On AI and Luddites

Great post by @leeS on AI and Luddites:

They were called the machine breakers. You may know them as Luddites.

They would break into factories at night carrying hammers and smash the machines that made their workplace less safe or took away their livelihood. They fought against a powerful tech elite.

This was happening in 1799 in England. But it’s all too real today, with the way AI is replacing humans on the job right now, driven by the elites who stand to make the most money.

via 500 Words from Lee Schneider, Issue 110—Machine Breakers

Reading this really got me thinking about the parallels between then and now; from the age of industrialization to the age of AI everything.

In the long run, technology kept rapidly evolving regardless of the Luddites. Conditions remained pretty bad at a lot of factories for a long time. But at the very least, they set the stage for the future of workers' rights.

We’re now living in a world full of all sorts of different machines—everything from artificial heart valves to factories packed full of complex assembly lines. And especially AI data centers the size of cities.

In the beginning, I was an AI doomer…

But then I researched it a little more, tried it out first hand and realized the implications for the advancement of tech and life in general. It’s something I can see real value in; it does things that were only sci-fi daydreams not that long ago. It has so much potential to make life so much easier.

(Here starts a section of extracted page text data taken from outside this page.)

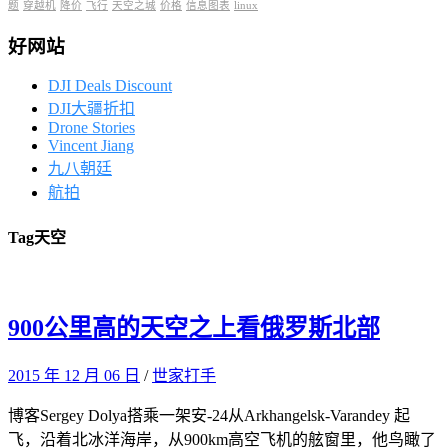
题
穿越机
降价
飞行
天空之城
价格
信息图表
linux
好网站
DJI Deals Discount
DJI大疆折扣
Drone Stories
Vincent Jiang
九八朝廷
航拍
Tag
天空
900公里高的天空之上看俄罗斯北部
2015 年 12 月 06 日
/
世家打手
博客Sergey Dolya搭乘一架安-24从Arkhangelsk-Varandey 起
飞，沿着北冰洋海岸，从900km高空飞机的舷窗里，他鸟瞰了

But as always, the people at the top don’t care about how us peasants are using it, only that we are using it, and paying at least $20 a month for it. So if left unchecked, it’ll certainly continue to drink oceans of water, eat cities worth of steel, silicone, brick and mortar, and wreck our rickety old power grid. It’ll continue to steal more copyrighted material and walk a thin line between being your digital psychologist and encouraging your worst delusions.

There’s always nuance

After I started using AI, I started to think it was silly for people to poison training data, or advocate for it to be completely shut down.

But there’s always two sides to a story.

I can’t always say what their motivations are, but I also can’t argue with their choice to stand up for a noble cause.

The companies behind AI aren’t any different than any other mega corporation with billions in funding. They’re just the hottest new thing right now. But at the end of the day, they care about advancing AI as rapidly as possible, at whatever cost—whether it’s literal monetary cost, the cost of the environment, our jobs, or our sanity.

Maybe I suck for using a thing so many people justifiably hate, but I also support the modern Luddites for stirring shit up. Anything this big needs protestors and advocates fighting to make sure life doesn’t actually end up like a Terminator movie.

Just as the Luddites didn’t stop industrialization, but helped shape how we think about workers' rights, today’s AI critics aren’t going to thwart the advancement of AI. But they could absolutely help shape how we develop it responsibly.


edit: I feel like I should add a disclaimer on how I actually use AI here.

I don’t use AI for writing, beyond asking stuff like “did I use the word ‘ethos’ in the right context?” or asking it to proofread something I’m not sure about. Mostly, I use it like Google. I ask it to pull up multiple sources about a topic. I use it to help me code more than anything; CSS or (especially) JavaScript things I would spend hours trying to figure out by trial and error and web searches. Maybe it’s lazy, but honestly I’ve learned a lot of tricks from it in the last couple of years.

I don’t use it for any images I use on my blog; I made my favicon in Gimp. And I guess that’s about the only “branding” image I really have on my site. I still believe in supporting human artists for any serious art or designs.